Skoda-VW Begin Testing CNG Engines In India
The VW Group plans to introduce turbo-CNG engines in India, and already sells them in European markets
Rapid has been seen filling up on CNG, signaling that the VW Group have begun testing their TGI engines in India.
Their 1.0-litre and 1.5-litre turbo-petrol engines can also run on CNG in Europe.
They make 90PS/130PS, respectively. Around 20PS less than petrol powered TSI counterparts
These new engines will power their mass market cars like the Volkswagen Polo and Skoda Rapid.
The CNG engines are expected to be an option with Skoda’s upcoming compact SUV which will rival the Creta.
VW Group hasn’t set a timeline for the launch of their CNG cars in India.
The image of a Skoda Rapid bearing a red number and plate pictured filling up on CNG recently became quite popular. A twitter user even tagged Zac Hollis, asking him when it would be launched, to which the Director of Skoda Auto India replied, and I quote, “It’s a project but as yet there is no final sign off.”
The VW Group has been toying with the idea of CNG vehicles for India, and that’s nothing new. They had hinted of it even before their new India 2.0 business plan lineup was revealed ahead of the 2020 Auto Expo. The 1.0-litre and 1.5-litre turbo-petrol engines used in the Rapid and Karoq, respectively, can both be had with a CNG option straight from the factory in some international markets and it's called their TGI line of engines.
The 1.0-litre TGI engine in the Euro-spec Volkswagen Polo makes a maximum of 90PS and 160Nm of torque. That’s not far off from what the petrol powered TSI version of that engine makes (110PS/175Nm) in the Polo and Rapid sold in India. The bigger 1.5-litre TGI engine in the Volkswagen Golf sold in Europe makes 130PS, 20PS shy of what the same engine makes in the Skoda Karoq sold in India.

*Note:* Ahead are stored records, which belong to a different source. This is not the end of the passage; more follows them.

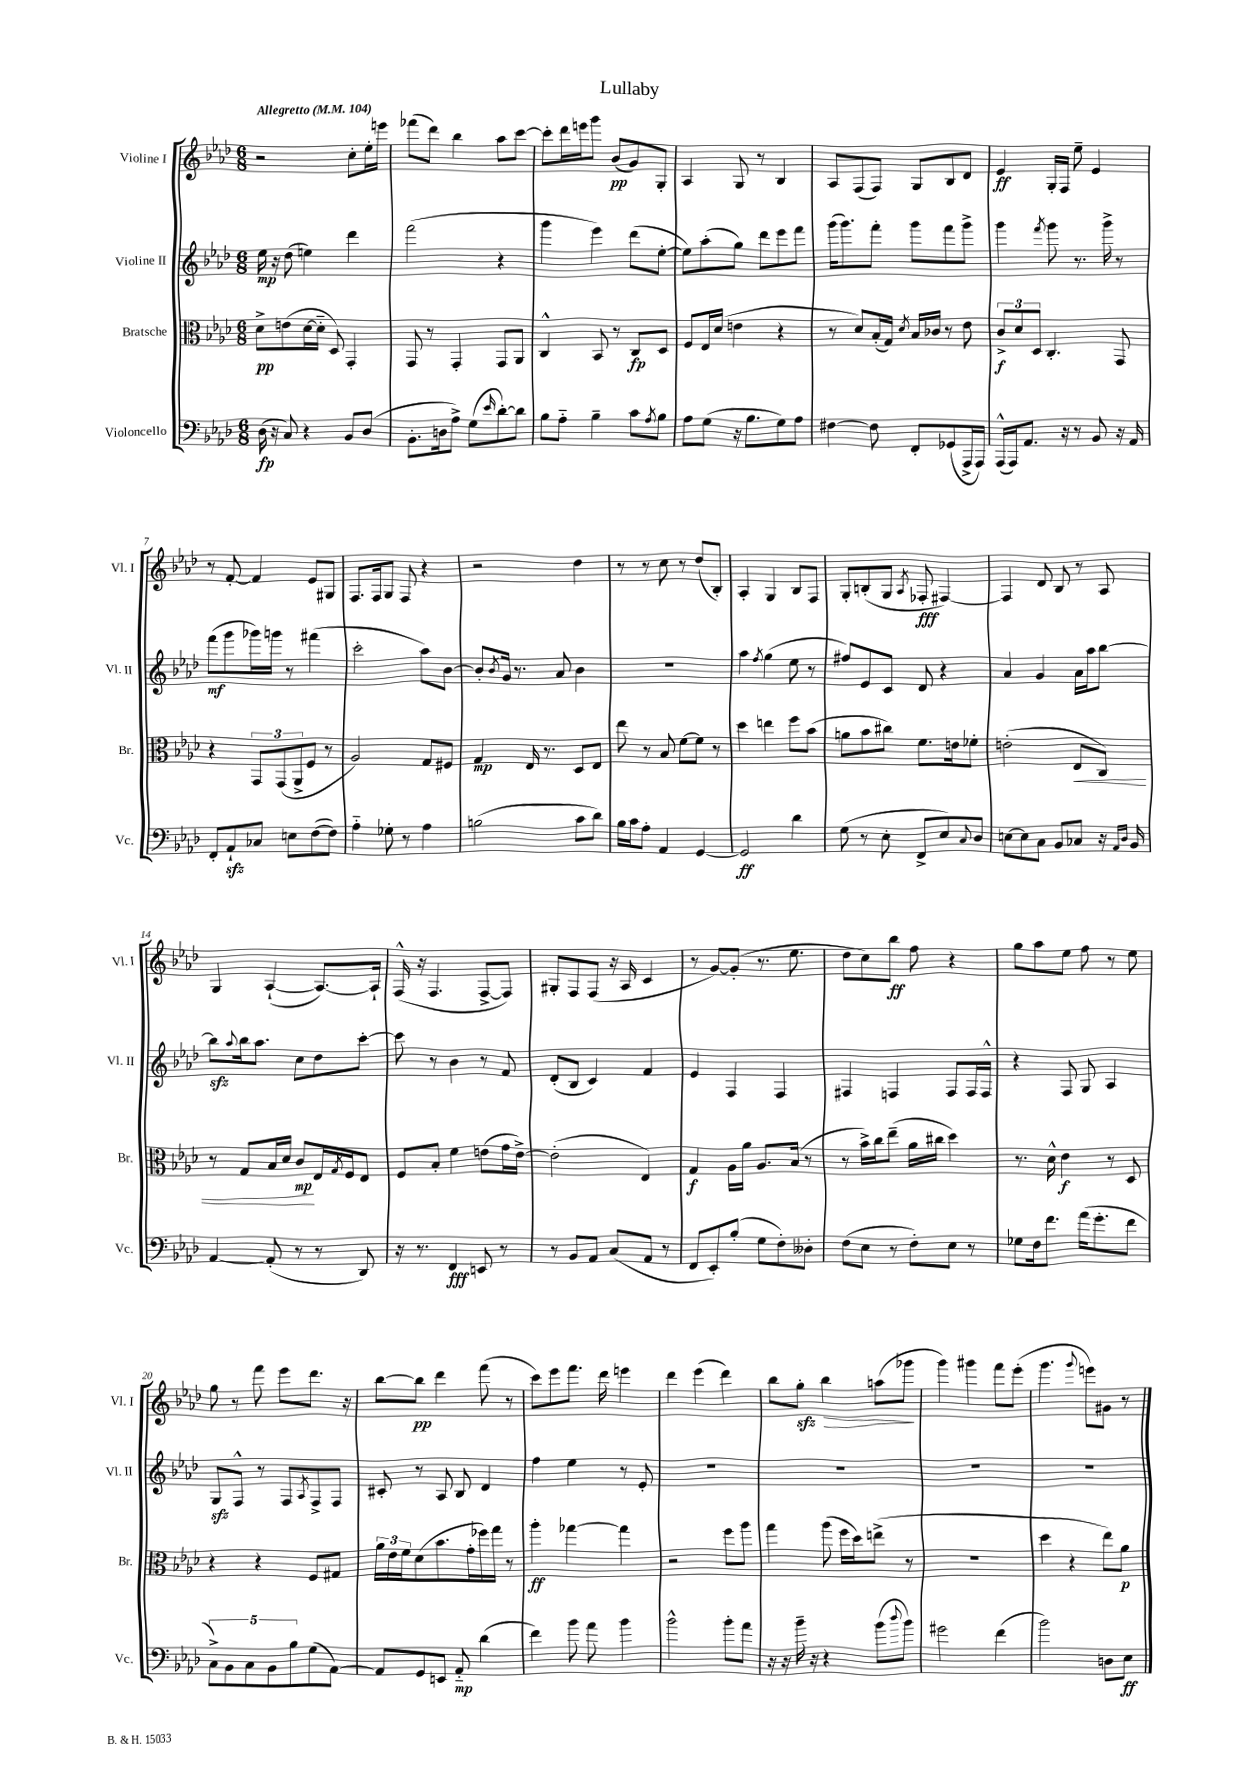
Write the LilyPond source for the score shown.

\header { title = "Lullaby" }
<<
\new StaffGroup <<
\new Staff = "s0" \with { instrumentName = "Violine I" shortInstrumentName = "Vl. I" } {
    \clef treble \key aes \major \numericTimeSignature \time 6/8 \tempo "Allegretto" 4 = 104
    r2 c''8-. ees''16-. e'''16 |
    fes'''8( des'''8) bes''4 aes''8 c'''8~ |
    c'''8-. des'''16 e'''16 g'''8 bes'8\pp( g'8) g8-. |
    aes4 g8 r8 bes4 |
    aes8 f8( f8) g8 bes8 des'8 |
    ees'4\ff g16-. f16 ees''8-- ees'4 |
    r8 f'8~-. f'4 ees'8 gis8 |
    f8. f16 g8 f8 r4 |
    r2 des''4 |
    r8 r8 c''8 r8 des''8( bes8-.) |
    aes4-. g4 bes8 f8 |
    g8-. b8-.( g8 \acciaccatura { aes8 } fes8-.\fff fis4~) |
    fis4 des'8 bes8 r8 aes8 |
    g4 aes4~-!( aes8.~) aes16-! |
    f16-^( r16 f4. f8~-> f8) |
    gis8-. f8 f8( r16 aes16 c'4 |
    r8 g'8~) g'8-.( r8. ees''8. |
    des''8 c''8) bes''8\ff f''8 r4 |
    g''8 aes''8 ees''8 f''8 r8 ees''8 |
    g''8 r8 f'''8 ees'''8 des'''8. r16 |
    bes''8~ bes''8\pp des'''4 f'''8( r8 |
    c'''8) ees'''8 f'''8. des'''16 e'''4 |
    des'''4 ees'''4( des'''4) |
    bes''8 g''8-.\sfz bes''4\> a''8( ges'''8\! |
    g'''4) gis'''4 f'''8 ees'''8-.( |
    g'''4. \appoggiatura { g'''8 } e'''8) gis'8 r8 \bar "|." |
}
\new Staff = "s1" \with { instrumentName = "Violine II" shortInstrumentName = "Vl. II" } {
    \clef treble \key aes \major \numericTimeSignature \time 6/8
    ees''16\mp r16 des''8( e''4) des'''4 |
    f'''2( r4 |
    g'''4 ees'''4) des'''8( ees''8~-. |
    ees''8) aes''8-.( g''8) des'''8 ees'''8 f'''8 |
    g'''16( g'''8.) f'''8-. g'''8 f'''8 g'''8-> |
    g'''4 \acciaccatura { f'''8 } g'''8 r8. g'''16-> r8 |
    f'''8\mf( g'''8 ges'''16) g'''16 r8 fis'''4( |
    c'''2-. aes''8) bes'8~ |
    bes'8-. \acciaccatura { bes'8 } g'16 r8. aes'8 bes'4 |
    R2. |
    aes''4 \acciaccatura { f''8 } g''4( ees''8 r8 |
    fis''8) ees'8 c'8 des'8 r4 |
    aes'4 g'4 aes'16 aes''16 bes''8~ |
    bes''8\sfz \appoggiatura { aes''8 } bes''16 aes''8. c''8 des''8 c'''8~-. |
    c'''8 r8 bes'4 r8 f'8 |
    des'8-.( bes8 c'4) f'4 |
    ees'4 f4 f4 |
    fis4 f4 f8 f16 f16-^ |
    r4 f8 g8 aes4 |
    g8\sfz f8-^ r8 f8 \acciaccatura { aes8 } f8-> f8 |
    cis'8-. r8 aes8 bes8 des'4 |
    f''4 ees''4 r8 ees'8-. |
    R2. |
    R2. |
    R2. |
    R2. \bar "|." |
}
\new Staff = "s2" \with { instrumentName = "Bratsche" shortInstrumentName = "Br." } {
    \clef alto \key aes \major \numericTimeSignature \time 6/8
    des'8->\pp e'8( des'16~ des'16-_ des8) g,4-. |
    g,8 r8 g,4-. g,8 aes,8 |
    c4-^ bes,8 r8 c8\fp des8 |
    f8 ees16 des'16( e'4 r4 |
    r8 des'8) bes16-.( g16) \acciaccatura { des'8 } bes16 ces'16 r8 ees'8 |
    \tuplet 3/2 { c'8->\f des'8 des8 } c4.-. g,8 |
    r4 \tuplet 3/2 { g,8 g,8( aes,8-> } f8 r8 |
    aes2) g8 fis8 |
    g4\mp ees16 r8. des8 ees8 |
    ees''8 r8 bes8 f'8~ f'8 r8 |
    des''4 e''4 f''8 bes'8( |
    a'8 bes'8 cis''8) f'8. e'16 fes'8-. |
    e'2-.( ees8\< c8) |
    r8 g8 bes16 des'16 c'8\mp\! ees16 \acciaccatura { g8 } f16 ees8 |
    f8 bes8-. f'4 e'8( g'16 e'16~->) |
    e'2-.( ees4) |
    g4\f aes16 aes'16 aes8. bes16( r8 |
    r8 bes'16->) c''16 ees''8--( aes'16 cis''16 des''4) |
    r8. des'16-^ ees'4\f r8 des8 |
    r4 r4 f8 gis8 |
    \tuplet 3/2 { aes'16 ees'16 f'16 } des'8( bes'8. g'16-. fes''16) g''16 r8 |
    aes''4-.\ff ges''4~ ges''4 |
    r2 f''8 aes''8 |
    g''4 aes''8( f''16 des''16) e''8->( r8 |
    r2. |
    des''4 r4 ees''8) aes'8\p \bar "|." |
}
\new Staff = "s3" \with { instrumentName = "Violoncello" shortInstrumentName = "Vc." } {
    \clef bass \key aes \major \numericTimeSignature \time 6/8
    des16\fp( r16 c8) r4 bes,8 des8( |
    bes,8.-. d16 aes8->) g8( \grace { ees'16 } des'8~-.) des'8 |
    bes8 aes8-_ bes4-- c'8 \acciaccatura { aes8 } bes8 |
    aes8 g8( r16 bes8. g8) aes8 |
    fis4~ fis8 f,8-. ges,8( aes,,16-> aes,,16) |
    aes,,16-^( aes,,16) aes,8. r16 r8 bes,8 r16 aes,16 |
    f,8-. aes,8-!\sfz ces8 e8 f8~( f8) |
    aes4-_ ges8-. r8 aes4 |
    b2( c'8 des'8) |
    bes16 c'16 aes8-. aes,4 g,4~ |
    g,2\ff des'4 |
    g8( r8 ees8-. f,8-> ees8) \appoggiatura { c8 } des8 |
    e8~ e8 c8 bes,8 ces8 r16 \grace { aes,16 des16 } bes,16 |
    aes,4~ aes,8-.( r8 r8 des,8) |
    r16 r8. f,4\fff e,8 r8 |
    r8 bes,8 aes,8 c8( aes,8 r8 |
    f,8 ees,8-.) bes8-.( g8 f8-.) deses8-. |
    f8( ees8 r8 f8-.) ees8 r8 |
    ges8 f16 f'8. aes'16( g'8.-. f'8 |
    \tuplet 5/4 { c8->) bes,8 c8 bes,8 bes8 } g8( aes,8~) |
    aes,8 g,8 e,8 aes,8-_\mp des'4( |
    f'4) bes'8 aes'8 bes'4 |
    bes'2-^ bes'8-. aes'8 |
    r16 r16 bes'16-- r16 r4 bes'8( \appoggiatura { des''8 } bes'8) |
    gis'2 f'4( |
    bes'2) d8 ees8\ff \bar "|." |
}
>>
>>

This means that the carmaker already has the technology and it’s only a matter of bringing it to India. The Polo CNG sold in Europe has a WLTP certified range of 368km due to its 13.8kg tank while the Golf on the other hand can go further, earning itself a 422 km WLTP range from its 17.3kg tank.
Now it is just a matter of adapting this technology to Indian conditions. And that is what the Skoda Rapid in the image is possibly doing. Zac Hollis has himself confirmed that they are looking at it but there is no fixed end date.
But, while they have the technology and it offers decent enough performance, Skoda and Volkwagen are both wary of the ‘poor-man’s-fuel’ tag that exists around CNG in India. It wouldn’t really suit their image of offering sporty and premium cars in India.
The bottom line is this, CNG-powered Skoda and Volkswagen vehicles will be sold in the future, but as they have just begun testing in India, it won’t happen any time in the recent future.